[Input for this task — start]
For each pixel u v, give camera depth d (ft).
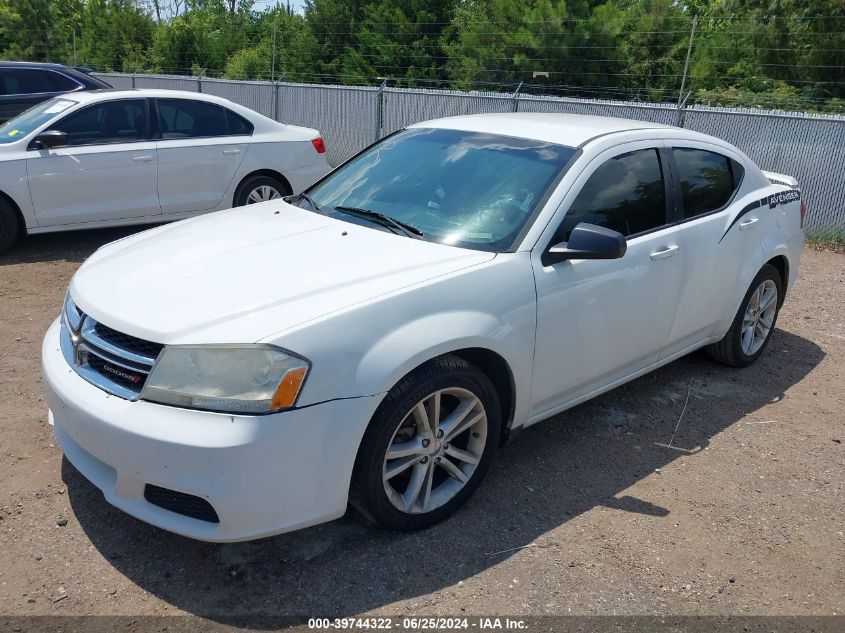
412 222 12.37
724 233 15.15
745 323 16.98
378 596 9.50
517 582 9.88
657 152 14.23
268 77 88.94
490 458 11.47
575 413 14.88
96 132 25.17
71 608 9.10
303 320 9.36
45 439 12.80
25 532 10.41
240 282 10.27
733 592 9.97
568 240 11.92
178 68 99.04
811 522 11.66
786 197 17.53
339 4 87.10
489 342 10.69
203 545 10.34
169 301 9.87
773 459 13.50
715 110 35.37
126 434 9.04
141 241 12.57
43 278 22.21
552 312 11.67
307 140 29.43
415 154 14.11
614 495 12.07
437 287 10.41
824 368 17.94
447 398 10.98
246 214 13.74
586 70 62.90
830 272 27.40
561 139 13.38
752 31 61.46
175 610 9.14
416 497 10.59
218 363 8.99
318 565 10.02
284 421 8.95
[Input for this task — finish]
[Input for this task — start]
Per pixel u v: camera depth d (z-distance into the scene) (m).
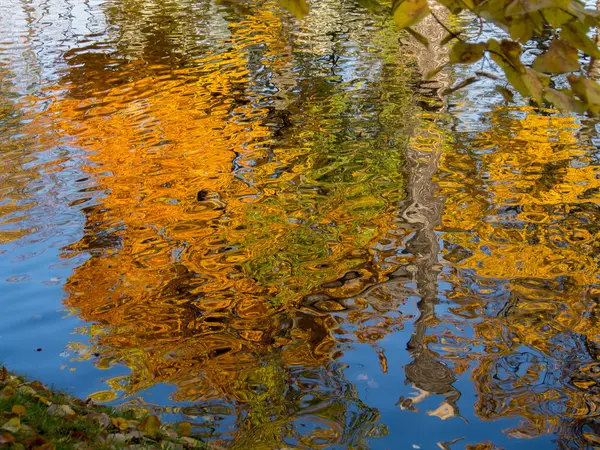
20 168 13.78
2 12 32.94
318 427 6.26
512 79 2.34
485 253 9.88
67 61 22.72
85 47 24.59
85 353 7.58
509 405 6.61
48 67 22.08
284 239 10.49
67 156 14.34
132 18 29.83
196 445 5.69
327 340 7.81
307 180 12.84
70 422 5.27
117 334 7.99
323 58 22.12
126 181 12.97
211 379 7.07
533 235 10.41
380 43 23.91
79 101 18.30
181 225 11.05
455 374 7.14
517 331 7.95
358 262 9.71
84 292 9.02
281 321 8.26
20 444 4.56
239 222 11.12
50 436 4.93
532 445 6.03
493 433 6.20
[Input for this task — finish]
• _Task objective_
Both end lines included, restate word for word the lines above from the line with "745 323 16.98" to the line with "824 368 17.94", and nothing else.

• _Answer to this task_
745 323 16.98
378 596 9.50
517 582 9.88
657 152 14.23
268 77 88.94
490 458 11.47
575 413 14.88
96 132 25.17
71 608 9.10
303 320 9.36
45 439 12.80
25 532 10.41
240 282 10.27
733 592 9.97
568 240 11.92
178 68 99.04
811 522 11.66
786 197 17.53
339 4 87.10
489 342 10.69
203 545 10.34
169 301 9.87
773 459 13.50
715 110 35.37
126 434 9.04
141 241 12.57
43 278 22.21
552 312 11.67
307 140 29.43
415 154 14.11
614 495 12.07
437 287 10.41
824 368 17.94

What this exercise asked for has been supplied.